SOURCE DATA START

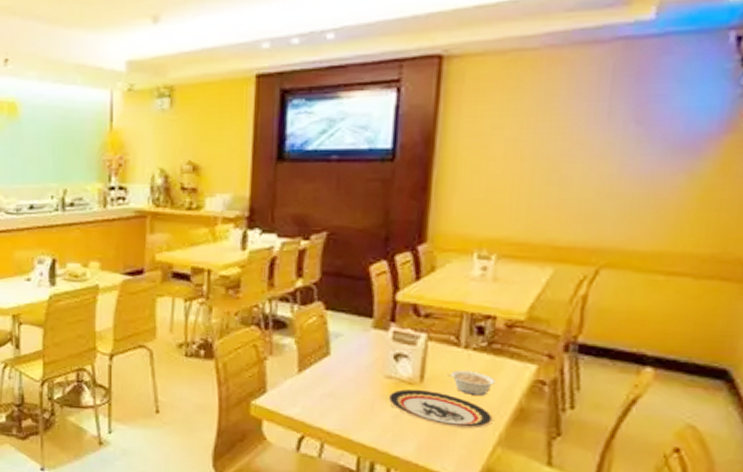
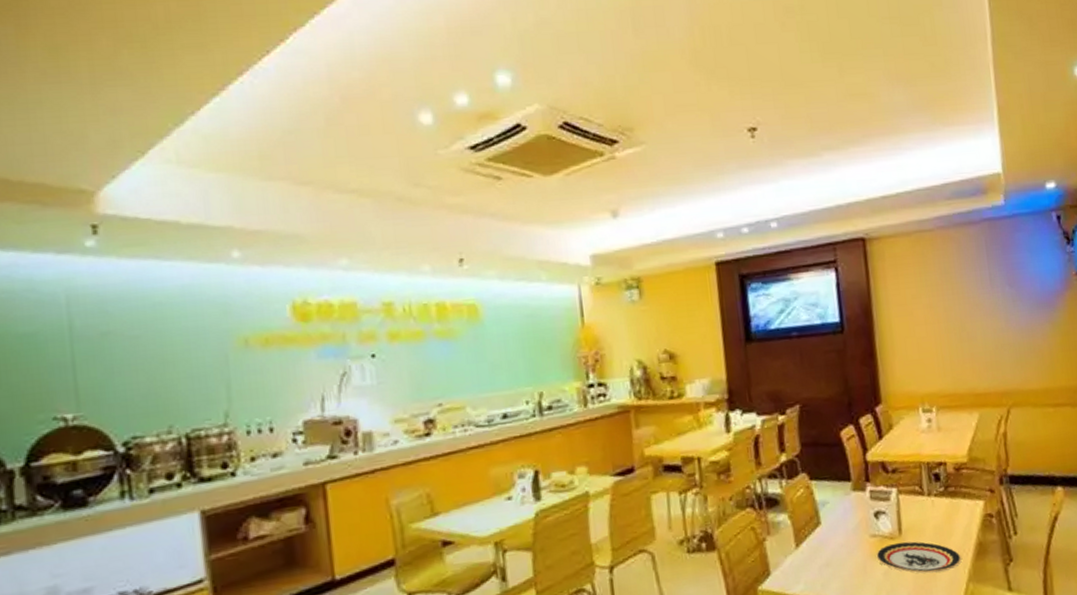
legume: present [446,370,496,395] -> none [918,516,957,539]

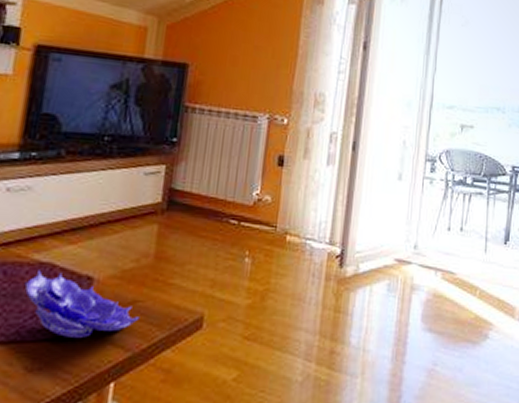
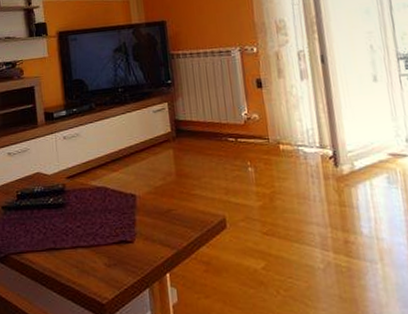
decorative bowl: present [24,270,140,339] -> none [90,192,176,242]

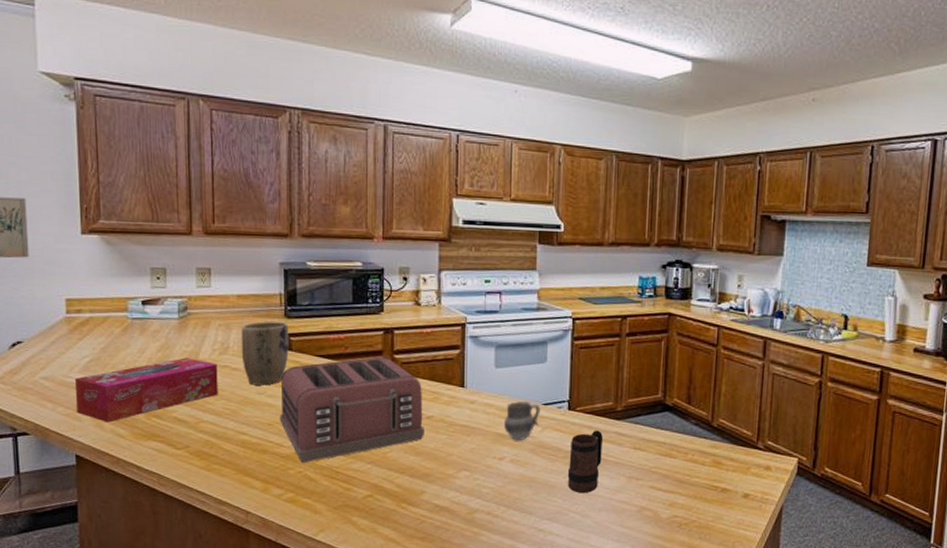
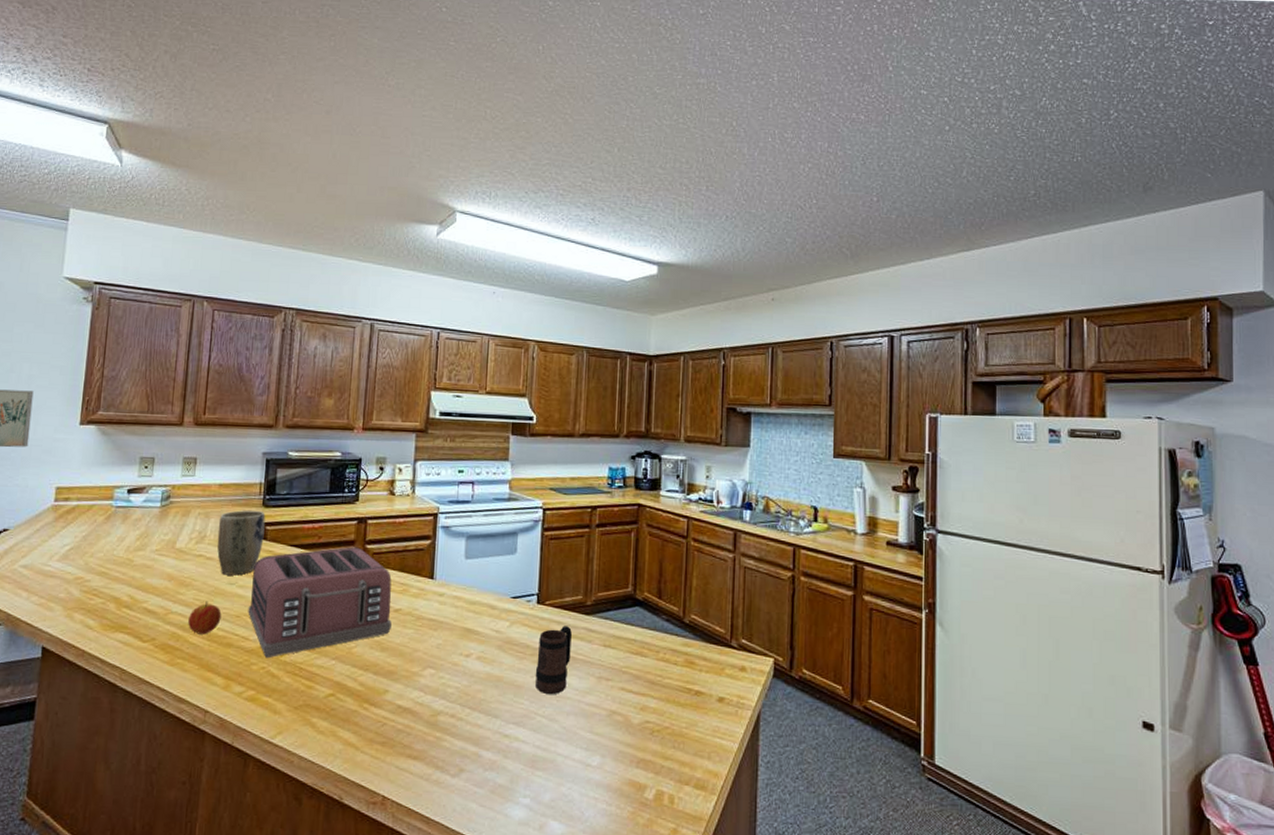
tissue box: present [75,357,218,423] -> none [49,546,193,613]
fruit: none [220,410,253,442] -> present [188,601,222,635]
cup: present [503,400,541,441] -> none [471,593,509,636]

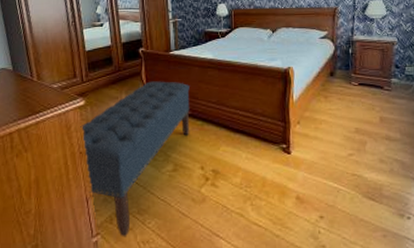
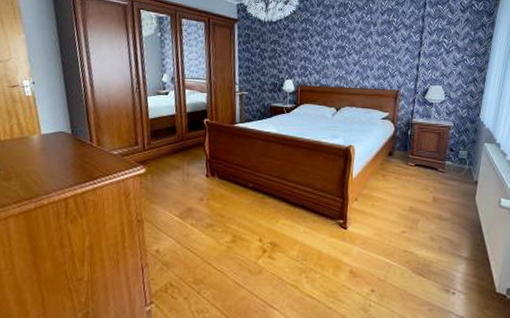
bench: present [80,81,190,237] -> none [139,152,252,307]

SOURCE DATA END

**THE PROBLEM**
Leave the pictures out, and retype exactly the lines from the one containing "fruit: none [220,410,253,442]" through the last line of the entries above, both included.

**OUTPUT FOR THIS EXERCISE**
fruit: none [220,410,253,442] -> present [188,601,222,635]
cup: present [503,400,541,441] -> none [471,593,509,636]

bench: present [80,81,190,237] -> none [139,152,252,307]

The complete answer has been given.